GIVEN INFORMATION below:

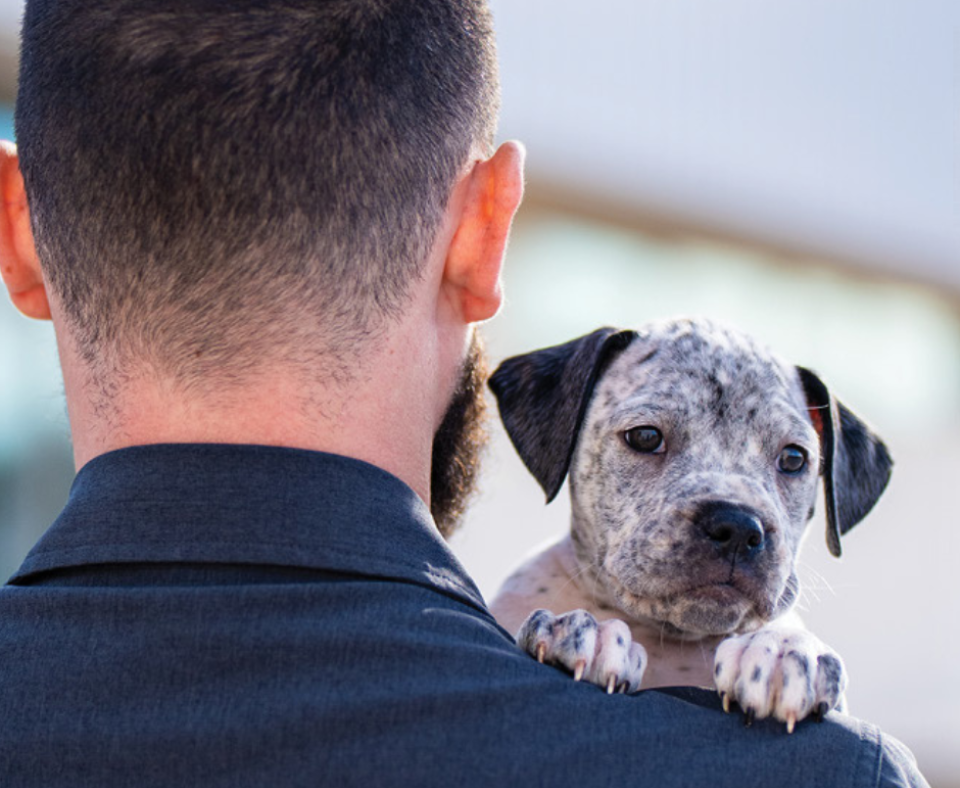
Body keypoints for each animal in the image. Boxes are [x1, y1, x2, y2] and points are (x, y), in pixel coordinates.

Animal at [488, 318, 892, 732]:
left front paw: (783, 651)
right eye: (645, 436)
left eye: (794, 458)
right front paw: (587, 634)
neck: (669, 640)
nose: (737, 527)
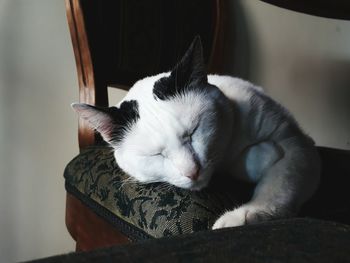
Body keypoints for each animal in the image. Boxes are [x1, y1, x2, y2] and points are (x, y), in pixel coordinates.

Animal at [72, 36, 322, 230]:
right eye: (156, 155)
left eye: (193, 133)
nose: (192, 172)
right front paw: (261, 157)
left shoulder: (297, 144)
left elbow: (280, 185)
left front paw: (243, 216)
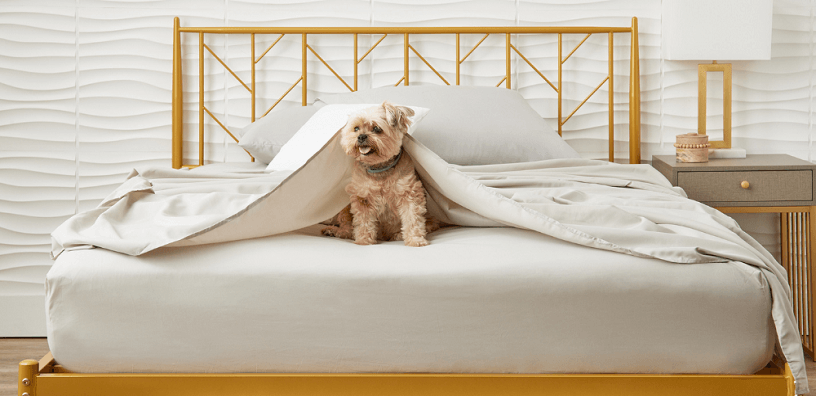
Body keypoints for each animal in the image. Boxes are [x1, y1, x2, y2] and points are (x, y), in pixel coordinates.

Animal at [320, 100, 440, 246]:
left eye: (377, 129)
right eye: (356, 128)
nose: (361, 136)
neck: (379, 169)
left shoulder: (409, 194)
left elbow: (413, 219)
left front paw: (415, 240)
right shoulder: (362, 198)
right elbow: (364, 223)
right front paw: (363, 241)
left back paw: (398, 235)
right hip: (345, 209)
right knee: (347, 227)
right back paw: (334, 231)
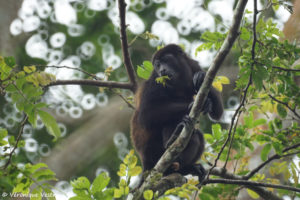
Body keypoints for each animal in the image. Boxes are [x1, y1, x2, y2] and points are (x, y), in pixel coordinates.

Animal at [130, 44, 224, 180]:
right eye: (157, 65)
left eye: (166, 60)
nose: (162, 70)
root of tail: (145, 164)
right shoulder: (155, 81)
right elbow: (146, 115)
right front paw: (194, 106)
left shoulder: (193, 66)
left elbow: (218, 112)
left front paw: (201, 78)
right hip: (152, 152)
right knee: (173, 122)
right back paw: (173, 138)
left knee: (197, 136)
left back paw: (185, 168)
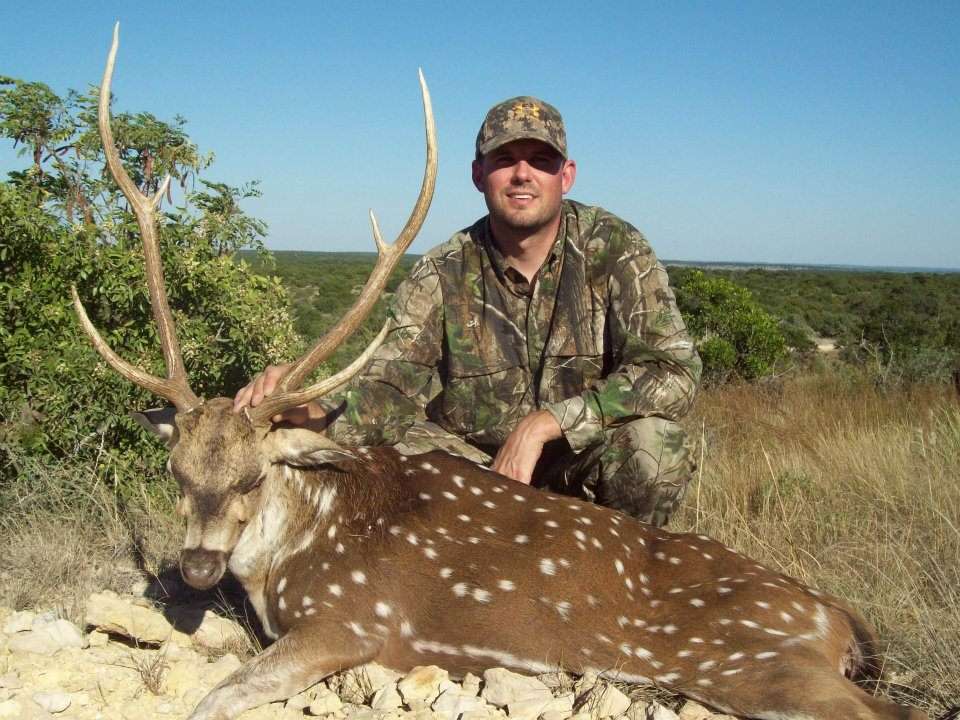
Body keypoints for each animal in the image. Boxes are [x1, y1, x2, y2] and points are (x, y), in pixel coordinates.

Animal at [70, 25, 953, 720]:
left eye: (255, 475)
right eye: (177, 472)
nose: (196, 567)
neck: (291, 552)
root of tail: (837, 618)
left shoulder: (354, 619)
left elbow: (213, 697)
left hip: (754, 660)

End of GIVEN INFORMATION.

> [WORK ORDER]: Go through the entries and return each line where the word "back" occurs.

> [RESPONSE AREA]:
left back paw: (398, 235)
right back paw: (334, 231)
right back paw: (173, 138)
left back paw: (185, 168)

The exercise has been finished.